#### Exercise text
In this study, we propose to quantify the control of mineral composition and water chemistry on water/rock interactions by using oil during low salinity water flooding of spatially heterogeneous sandstone porous media. A sandstone core and free clay sand core were prepared in chromatography columns and were water flooded sequentially with high low salinity water at the reservoir temperature of 90°C. Brine with high salinity (100,000) ppm was injected to simulate formation water. Then, Inflow LS water (1100) ppm. One of the columns only contains quartz; to investigate the role of the clay in the mechanism of LS water enhanced oil recovery (EOR). The other column contained quartz and identical quantities of clays. The results showed that during flooding, the free clay column with LS water the oil recovery from the quartz column was as great as that of the clay containing cores. The pH also increased significantly during LS water flooding for the free clay column.

Introduction

The results of previous published laboratory work showed that as the salinity of the injected water decreases the oil recovery increases. The experimental observation for Tang and Morrow [1] suggested a couple of chemical mechanisms for LS water flooding:

a) Clay should exist in the sandstone, and

b) Crude oil must contain polar components. Similarly, Lager et al. [2] stipulated a third condition to the previous two, which was

c) Divalent cations such as Ca2+ and Mg2+ must be one of the components of the formation water (FW).

#### Your task
Answer these from the text on low salinity water flooding:
(a) At what temperature were the columns flooded?
(b) What salinity did the brine used to simulate formation water have?
(c) What third condition did Lager et al. add?
Rely only on the text above to answer.

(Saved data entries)
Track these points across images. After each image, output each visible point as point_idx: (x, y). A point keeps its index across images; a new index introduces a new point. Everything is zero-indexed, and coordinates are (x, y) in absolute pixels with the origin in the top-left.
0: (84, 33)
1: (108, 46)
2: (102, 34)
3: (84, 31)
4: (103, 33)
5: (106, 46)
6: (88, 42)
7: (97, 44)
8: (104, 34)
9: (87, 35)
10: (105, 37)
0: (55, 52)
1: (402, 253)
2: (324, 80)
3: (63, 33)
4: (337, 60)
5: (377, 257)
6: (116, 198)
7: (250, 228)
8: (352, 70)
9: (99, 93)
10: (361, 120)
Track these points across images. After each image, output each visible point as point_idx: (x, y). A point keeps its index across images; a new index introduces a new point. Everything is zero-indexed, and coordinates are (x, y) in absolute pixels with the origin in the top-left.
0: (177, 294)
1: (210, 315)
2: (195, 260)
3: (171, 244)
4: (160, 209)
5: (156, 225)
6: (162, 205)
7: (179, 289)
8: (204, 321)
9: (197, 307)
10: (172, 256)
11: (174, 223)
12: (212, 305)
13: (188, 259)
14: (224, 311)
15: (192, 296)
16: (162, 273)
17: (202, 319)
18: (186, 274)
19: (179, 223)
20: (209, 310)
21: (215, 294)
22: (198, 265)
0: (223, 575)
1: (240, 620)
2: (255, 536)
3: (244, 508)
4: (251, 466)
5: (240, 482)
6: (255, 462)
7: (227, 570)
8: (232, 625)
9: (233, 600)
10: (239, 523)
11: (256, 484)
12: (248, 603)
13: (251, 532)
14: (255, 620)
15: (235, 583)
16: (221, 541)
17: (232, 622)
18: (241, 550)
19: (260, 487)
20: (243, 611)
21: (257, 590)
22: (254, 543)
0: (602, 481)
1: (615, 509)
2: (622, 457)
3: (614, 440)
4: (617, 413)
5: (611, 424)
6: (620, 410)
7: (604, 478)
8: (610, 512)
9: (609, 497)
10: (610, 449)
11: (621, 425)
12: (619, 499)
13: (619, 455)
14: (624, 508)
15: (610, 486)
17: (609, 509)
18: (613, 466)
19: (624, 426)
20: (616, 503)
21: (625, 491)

...

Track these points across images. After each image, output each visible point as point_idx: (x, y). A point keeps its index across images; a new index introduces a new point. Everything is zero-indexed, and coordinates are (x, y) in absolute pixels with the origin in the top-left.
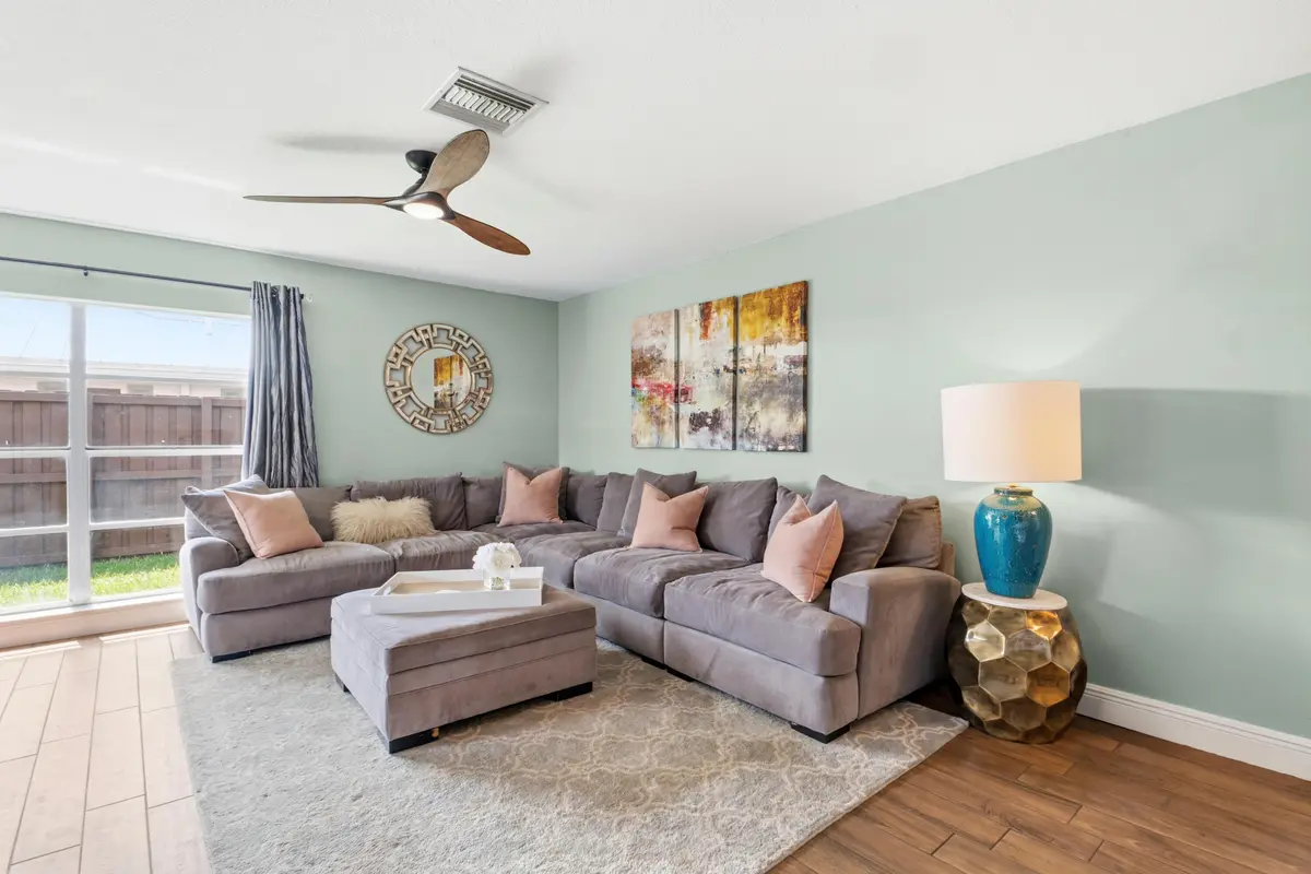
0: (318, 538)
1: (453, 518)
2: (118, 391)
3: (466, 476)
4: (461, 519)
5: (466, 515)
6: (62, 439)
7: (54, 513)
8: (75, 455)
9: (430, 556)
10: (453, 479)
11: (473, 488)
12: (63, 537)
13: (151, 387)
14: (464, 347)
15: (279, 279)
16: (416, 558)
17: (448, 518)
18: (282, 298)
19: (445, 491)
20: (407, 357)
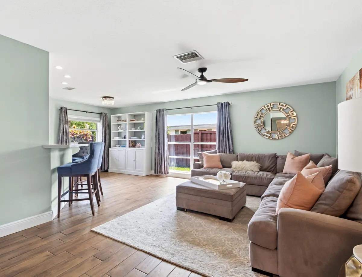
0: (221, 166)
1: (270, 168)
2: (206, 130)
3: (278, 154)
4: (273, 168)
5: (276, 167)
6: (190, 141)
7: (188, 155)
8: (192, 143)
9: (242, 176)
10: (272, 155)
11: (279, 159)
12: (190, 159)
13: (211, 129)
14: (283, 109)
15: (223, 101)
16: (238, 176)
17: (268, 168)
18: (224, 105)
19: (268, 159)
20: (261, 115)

#### Answer section
(a) 90°C, the reservoir temperature.
(b) 100,000 ppm.
(c) Divalent cations such as Ca2+ and Mg2+ must be one of the components of the formation water.